**** FRAGMENTO DEL TEXTO

5 de juny de 2008. Autor: Triptòfan
(Nota del transcriptor. No estic segur que aquest text correspongui a una sessió d’APA. En tot cas, Triptòfan me’l va passar sense comentaris)
La Cocina ha evolucionado y sigue evolucionando; la Química no.
De todos los elementos de la Tabla Periódica, unos, muy pocos (carbono, oxígeno, hidrógeno, nitrógeno, azufre), se agruparon para formar moléculas que, a su vez, dieron lugar a una inmensa cantidad de combinaciones, entre ellas los alimentos.
Es sorprendente que se hable de Nuevos Alimentos cuando todos ellos, tengan la apariencia que tengan, están formados básicamente por 4 glúcidos simples, unos 15 aminoácidos y otros 15 ácidos grasos que, con la glicerina siempre, conforman todos los aceites y grasas conocidos. Y, en la digestión, los alimentos vuelven a desmontarse en 4 glúcidos, 15 aminoácidos, etc, para que, a través de complicadísimas reacciones químicas y bioquímicas configuren nuestros cuerpos y nos aporten la energía necesaria.

********
**** DATOS PROPORCIONADOS

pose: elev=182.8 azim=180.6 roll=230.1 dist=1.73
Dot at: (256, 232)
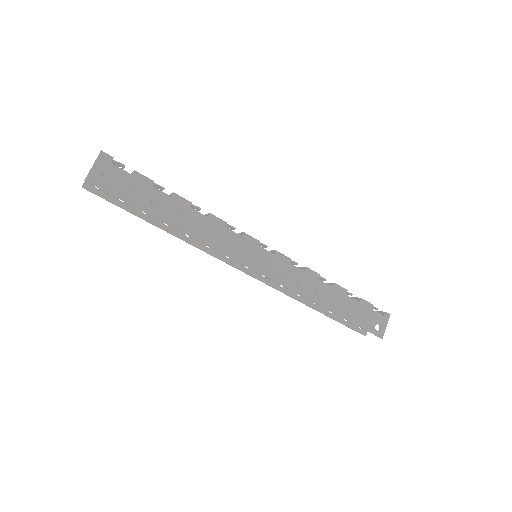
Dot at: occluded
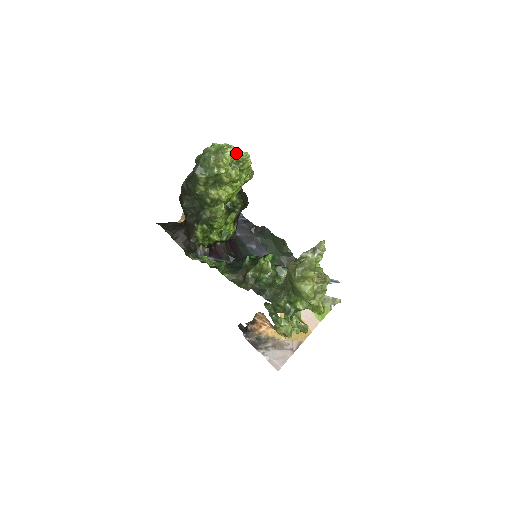
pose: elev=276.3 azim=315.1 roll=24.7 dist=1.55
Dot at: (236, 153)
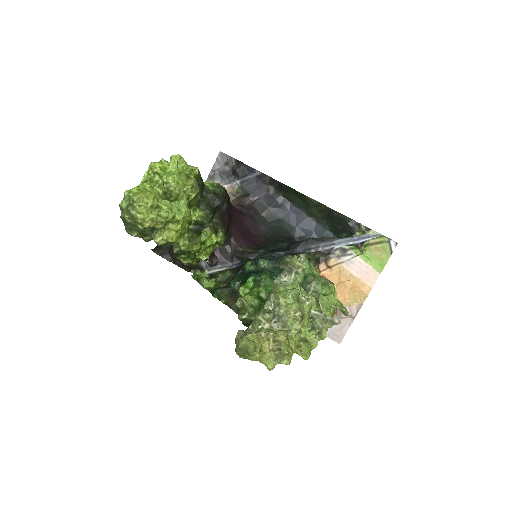
Dot at: (163, 176)
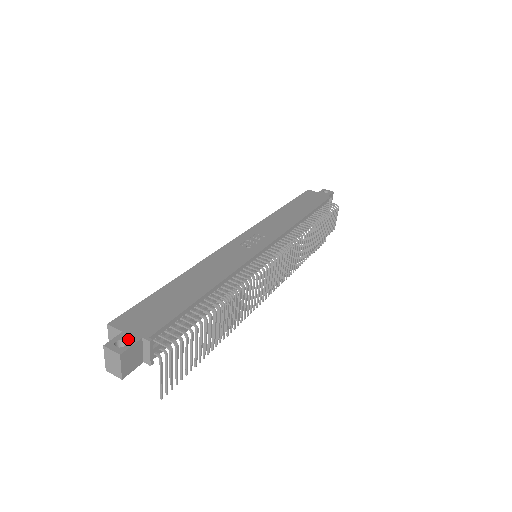
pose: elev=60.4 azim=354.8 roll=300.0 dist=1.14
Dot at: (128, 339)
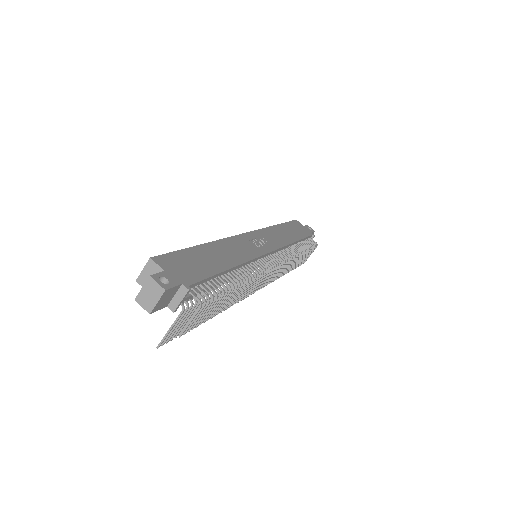
Dot at: (170, 279)
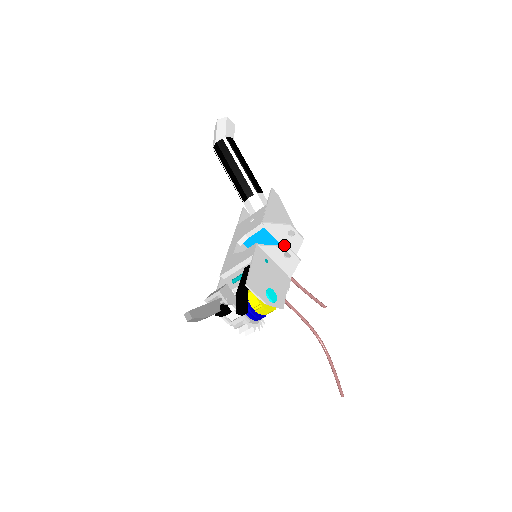
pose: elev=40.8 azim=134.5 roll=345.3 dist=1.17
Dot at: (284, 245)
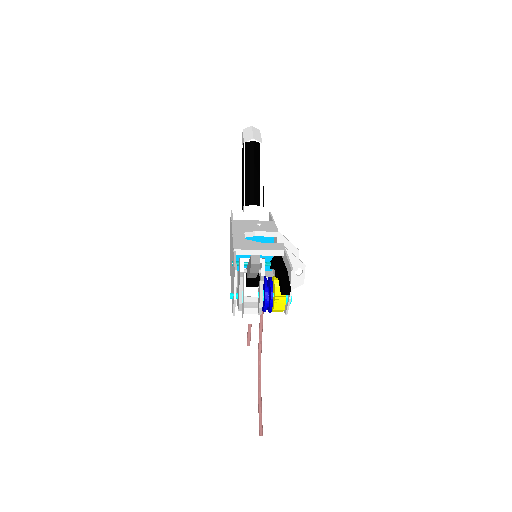
Dot at: occluded
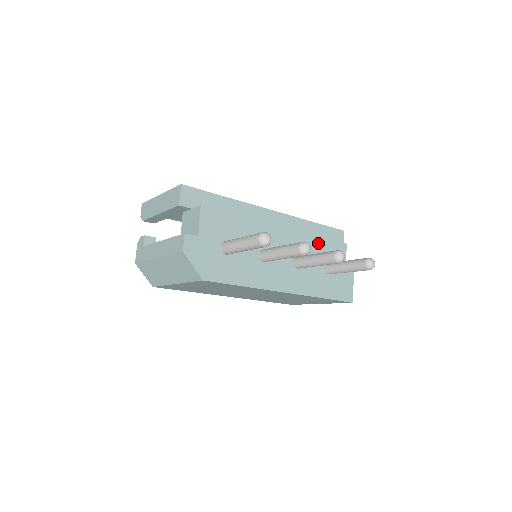
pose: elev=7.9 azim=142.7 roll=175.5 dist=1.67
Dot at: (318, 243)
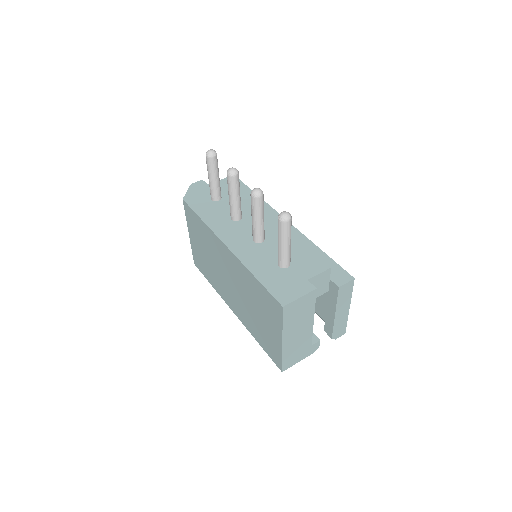
Dot at: (296, 245)
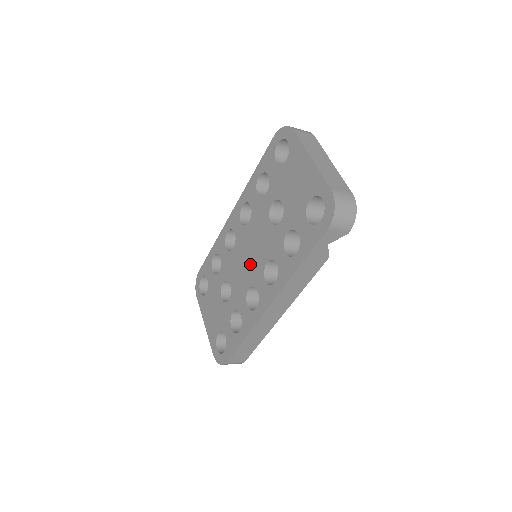
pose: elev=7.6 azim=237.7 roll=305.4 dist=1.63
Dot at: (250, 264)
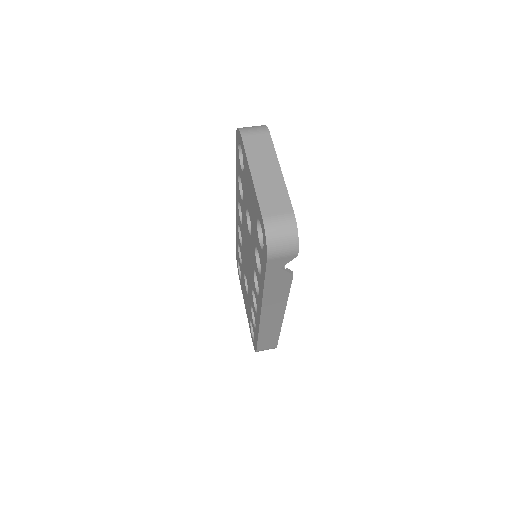
Dot at: (249, 267)
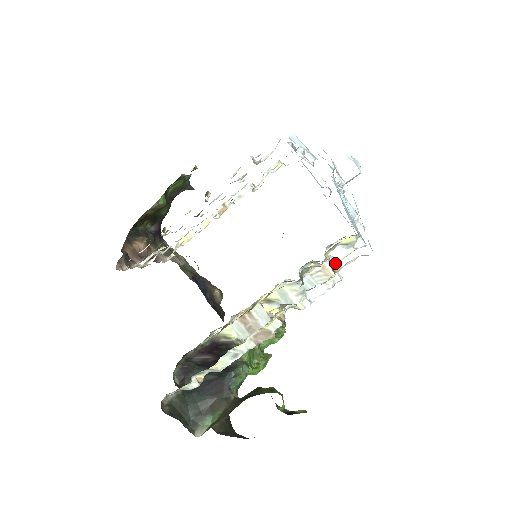
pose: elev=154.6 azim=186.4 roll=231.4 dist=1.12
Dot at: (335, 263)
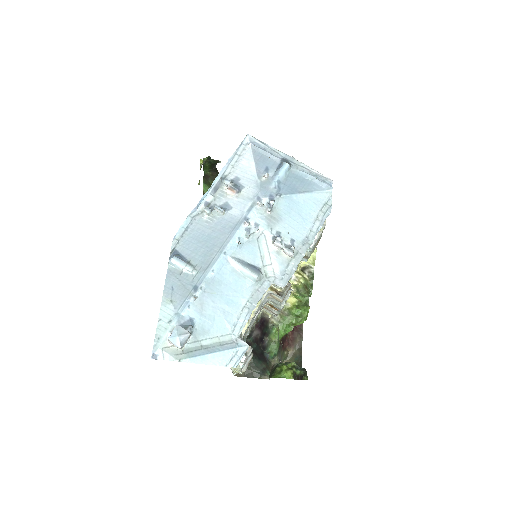
Dot at: (276, 295)
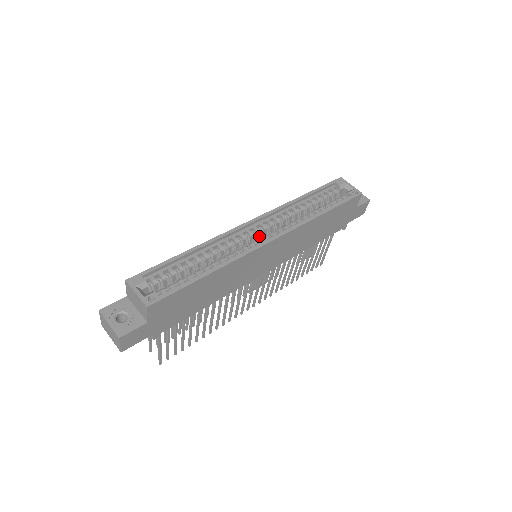
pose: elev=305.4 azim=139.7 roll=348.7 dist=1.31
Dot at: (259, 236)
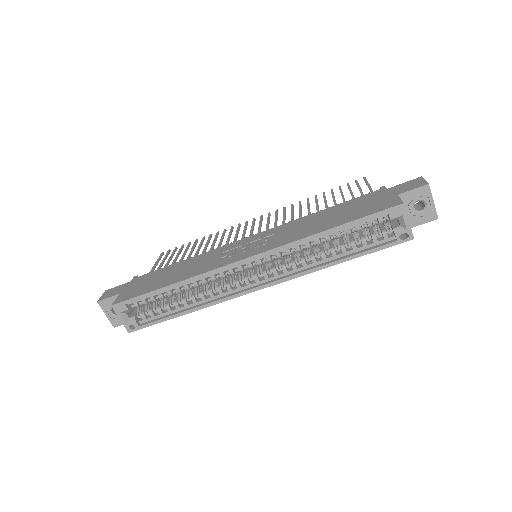
Dot at: occluded
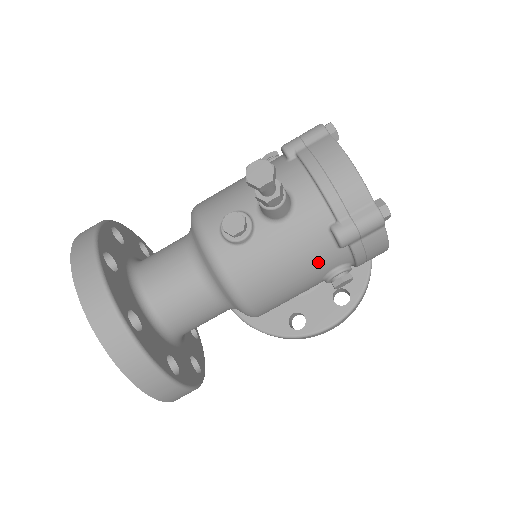
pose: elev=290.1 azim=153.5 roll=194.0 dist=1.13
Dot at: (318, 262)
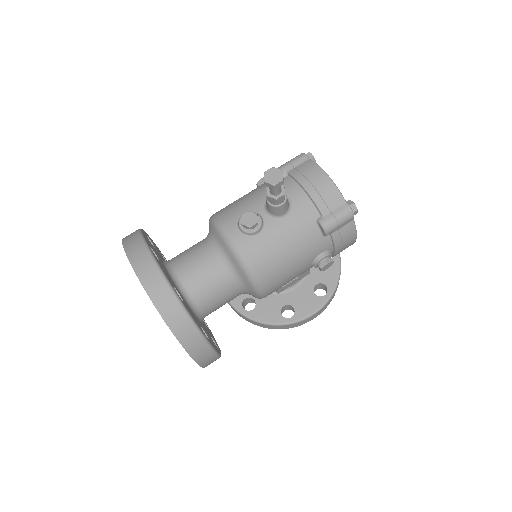
Dot at: (309, 248)
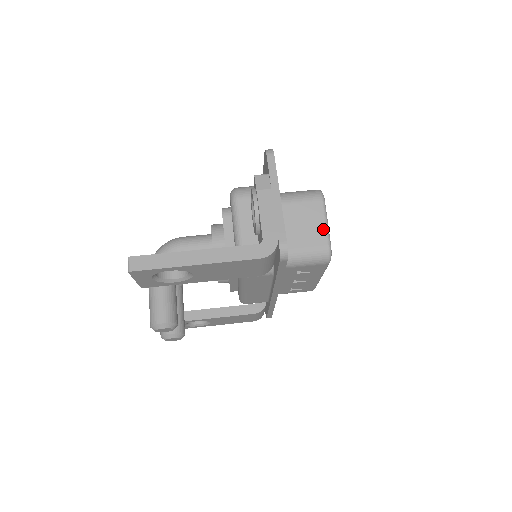
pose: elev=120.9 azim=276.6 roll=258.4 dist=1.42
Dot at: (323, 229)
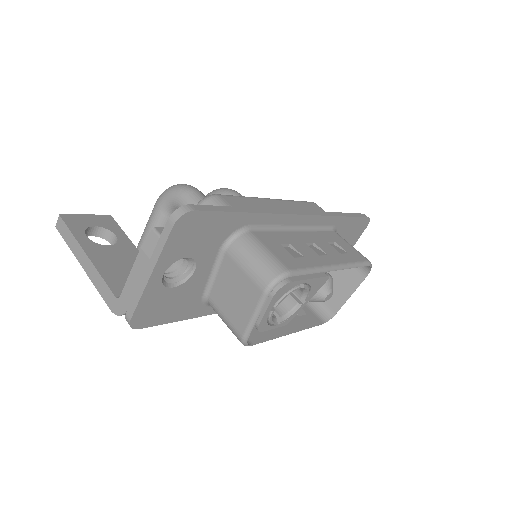
Dot at: (247, 318)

********

#### [TUS INSTRUCCIONES]
Copia literalmente el pasaje del texto sobre la cocina y la química que empieza en "5 de juny de" y termina en "passar sense comentaris)".

#### [RESPUESTA COMPLETA]
5 de juny de 2008. Autor: Triptòfan
(Nota del transcriptor. No estic segur que aquest text correspongui a una sessió d’APA. En tot cas, Triptòfan me’l va passar sense comentaris)